PROBLEM DESCRIPTION:
When the word "scroll" shows up in a line of the data below, copy that whole line.

** GIVEN RECORDS follows **

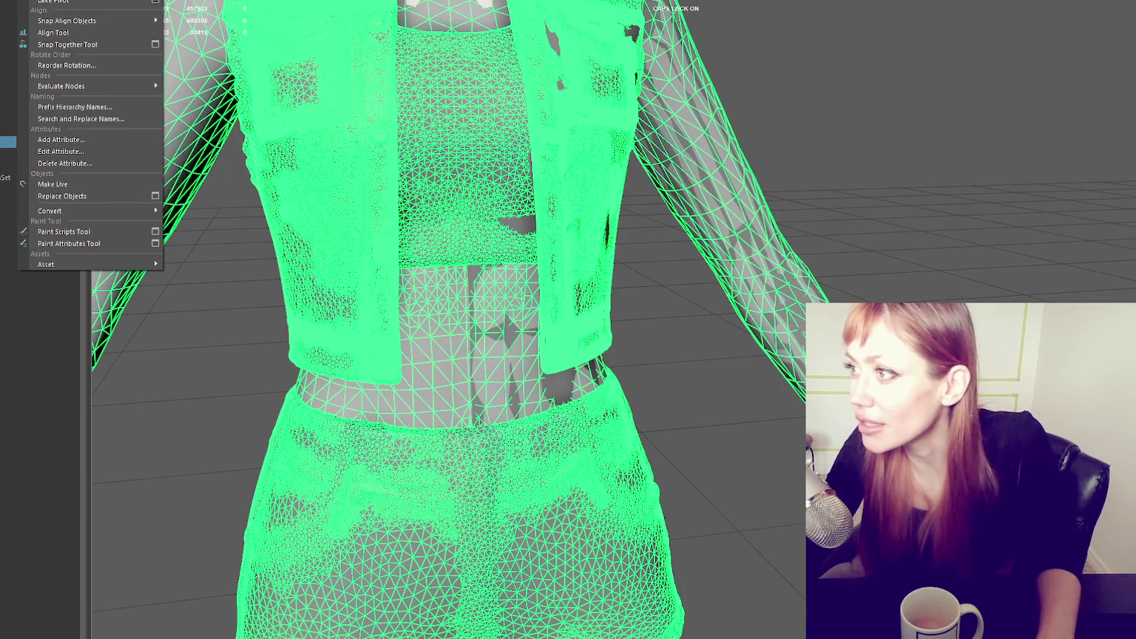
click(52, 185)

** End of GIVEN RECORDS **
** GIVEN RECORDS follows **

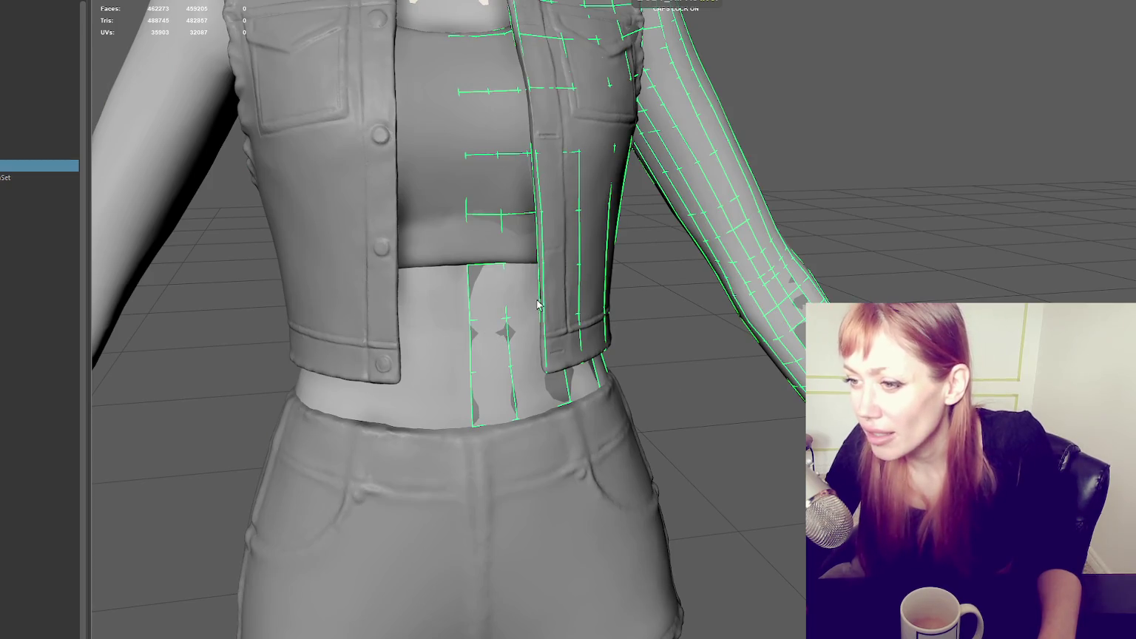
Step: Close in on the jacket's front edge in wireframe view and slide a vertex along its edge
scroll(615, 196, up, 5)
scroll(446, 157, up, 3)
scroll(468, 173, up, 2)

** End of GIVEN RECORDS **

RESPONSE AREA:
scroll(615, 196, up, 5)
scroll(446, 157, up, 3)
scroll(468, 173, up, 2)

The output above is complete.